– Непростая задача, – сказал Роджер. – Любопытно, как он выкрутится.
– Все это очень странно, – сказал викарий. – Саламандра была эмблемой Франциска, это общеизвестно, и если бы он ее увидел у себя над головой, то скорее должен был радоваться, что небо дает добрый знак ему, а не англичанам.
– Я думаю, и человек с драконом в гербе не обрадовался бы, встретив его живого в лесу, – заметил Роджер, – будь даже он точно такой же, лазоревый и с бордюром. Это тонкий вопрос об отношении искусства к действительности. Один…
– «И вот, – провозгласил мистер Годфри, – я сделал медаль с головой короля Франциска, на обороте же изобразил Геркулеса, который держал на своих плечах вселенную, а поверху пролетала саламандра, а вокруг была надпись, гласившая: «Discrimine laetus». Это означало, что король радуется трудам и опасностям, кои дают ему выказать несравненную его доблесть, как когда он разбил швейцарцев близ Милана в сражении, длившемся целую ночь и целый день, и заставил их поплатиться за все их жесткости и надмение.
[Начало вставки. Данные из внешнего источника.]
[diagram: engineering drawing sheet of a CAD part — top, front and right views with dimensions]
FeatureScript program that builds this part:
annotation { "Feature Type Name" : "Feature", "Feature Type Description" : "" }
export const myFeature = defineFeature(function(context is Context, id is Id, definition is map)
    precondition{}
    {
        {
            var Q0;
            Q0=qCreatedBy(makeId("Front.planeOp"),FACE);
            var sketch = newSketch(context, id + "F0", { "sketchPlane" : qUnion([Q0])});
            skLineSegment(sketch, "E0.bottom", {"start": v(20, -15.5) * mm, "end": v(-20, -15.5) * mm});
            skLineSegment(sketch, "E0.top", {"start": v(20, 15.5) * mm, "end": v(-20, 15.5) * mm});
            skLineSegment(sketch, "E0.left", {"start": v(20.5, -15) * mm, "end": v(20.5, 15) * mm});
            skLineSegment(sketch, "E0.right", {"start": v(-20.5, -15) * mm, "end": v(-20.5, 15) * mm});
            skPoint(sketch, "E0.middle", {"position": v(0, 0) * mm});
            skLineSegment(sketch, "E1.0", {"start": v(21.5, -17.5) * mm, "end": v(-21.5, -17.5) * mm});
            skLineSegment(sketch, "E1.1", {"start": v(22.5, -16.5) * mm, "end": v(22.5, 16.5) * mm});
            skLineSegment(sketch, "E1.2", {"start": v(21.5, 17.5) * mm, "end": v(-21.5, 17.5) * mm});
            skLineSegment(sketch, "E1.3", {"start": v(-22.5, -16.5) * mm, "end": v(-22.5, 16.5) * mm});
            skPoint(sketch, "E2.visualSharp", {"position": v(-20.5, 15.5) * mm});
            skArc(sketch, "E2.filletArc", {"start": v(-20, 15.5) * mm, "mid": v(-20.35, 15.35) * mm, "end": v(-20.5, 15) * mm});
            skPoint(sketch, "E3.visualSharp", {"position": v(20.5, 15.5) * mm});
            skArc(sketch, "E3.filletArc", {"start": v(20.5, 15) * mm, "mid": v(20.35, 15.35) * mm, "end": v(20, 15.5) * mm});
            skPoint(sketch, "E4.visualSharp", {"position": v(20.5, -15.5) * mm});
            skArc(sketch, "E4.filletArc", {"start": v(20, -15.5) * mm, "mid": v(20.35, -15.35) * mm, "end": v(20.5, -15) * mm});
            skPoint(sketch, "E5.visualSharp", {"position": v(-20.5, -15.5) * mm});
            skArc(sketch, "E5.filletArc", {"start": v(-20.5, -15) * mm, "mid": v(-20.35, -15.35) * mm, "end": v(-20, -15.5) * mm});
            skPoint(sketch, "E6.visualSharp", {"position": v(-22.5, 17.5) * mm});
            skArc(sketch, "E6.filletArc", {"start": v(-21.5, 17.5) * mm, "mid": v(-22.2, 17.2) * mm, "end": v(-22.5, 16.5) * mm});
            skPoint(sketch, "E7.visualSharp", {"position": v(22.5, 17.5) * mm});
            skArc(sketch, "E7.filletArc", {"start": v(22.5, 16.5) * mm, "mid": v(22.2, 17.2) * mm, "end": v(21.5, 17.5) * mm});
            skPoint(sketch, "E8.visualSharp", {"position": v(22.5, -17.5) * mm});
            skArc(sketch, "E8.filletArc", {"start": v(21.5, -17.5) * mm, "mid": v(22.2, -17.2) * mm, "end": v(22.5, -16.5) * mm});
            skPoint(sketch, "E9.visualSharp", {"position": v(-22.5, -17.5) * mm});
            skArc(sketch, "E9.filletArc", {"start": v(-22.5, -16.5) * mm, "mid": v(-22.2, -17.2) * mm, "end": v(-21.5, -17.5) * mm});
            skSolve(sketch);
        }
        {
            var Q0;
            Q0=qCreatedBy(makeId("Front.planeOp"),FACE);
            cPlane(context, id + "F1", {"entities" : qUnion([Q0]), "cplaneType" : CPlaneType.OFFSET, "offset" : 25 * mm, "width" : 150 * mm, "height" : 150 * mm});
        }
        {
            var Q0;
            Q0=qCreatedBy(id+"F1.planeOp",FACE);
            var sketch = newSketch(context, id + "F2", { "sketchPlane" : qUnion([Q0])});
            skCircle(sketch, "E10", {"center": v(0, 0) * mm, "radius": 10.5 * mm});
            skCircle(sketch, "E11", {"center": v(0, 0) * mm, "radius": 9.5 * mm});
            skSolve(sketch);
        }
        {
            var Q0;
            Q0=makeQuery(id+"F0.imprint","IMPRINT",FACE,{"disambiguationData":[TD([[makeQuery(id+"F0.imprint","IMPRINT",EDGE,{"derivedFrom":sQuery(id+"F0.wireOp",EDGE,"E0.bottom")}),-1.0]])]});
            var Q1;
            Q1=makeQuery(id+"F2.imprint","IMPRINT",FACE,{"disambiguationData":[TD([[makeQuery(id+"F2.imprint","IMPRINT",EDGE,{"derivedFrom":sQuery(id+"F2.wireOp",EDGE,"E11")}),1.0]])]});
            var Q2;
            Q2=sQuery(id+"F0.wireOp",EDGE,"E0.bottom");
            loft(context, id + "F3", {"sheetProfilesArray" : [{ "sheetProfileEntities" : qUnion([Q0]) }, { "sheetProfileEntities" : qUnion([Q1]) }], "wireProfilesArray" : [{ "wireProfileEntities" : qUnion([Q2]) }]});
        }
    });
Можно истолковать эту надпись и так, что король радуется оказанному отличию, ибо саламандра пролетела прямо над тем местом, где стоял он и его люди, а не над иным; саламандра же обитает в огне без вреда для себя, а огонь по природе своей устремляется ввысь; сим означалось превосходное мужество короля и благородная его справедливость. Этою выдумкою я был весьма доволен, и она принесла мне большую честь от людей, смыслящих в художестве». Ну, я надеюсь, с сокращениями все ясно и мы не продолжим их обсуждать.
– Все это странно, – с сомнением повторил викарий.
– Не знаю, как вы, – весело сказал мистер Годфри, – а я не прочь поужинать. Где миссис Хислоп? Не мог бы кто-нибудь пойти и сказать ей, что времена изменились и ее башня уже не обязана морить людей голодом?..
– Я схожу, – сказала Джейн.
* * *
– Я думала, он способен на лучшее, – сказала пастушка, – а он обманывал эту девушку и признался ей в этом, не краснея и не опуская глаз. Она весь вечер была опечалена, а он держался как ни в чем не бывало. Неужели сердце его не помнило, что есть вещи, с которыми нельзя так обходиться?
– Будем осторожны, судя о том, чего не видели, – сказал волк.
– По-моему, тут все очевидно, – возразила пастушка.
– Так не бывает, – сказал волк, – тем более что тут дело идет о любви, а это область, в которой люди не понимают друг друга чаще, чем где-либо.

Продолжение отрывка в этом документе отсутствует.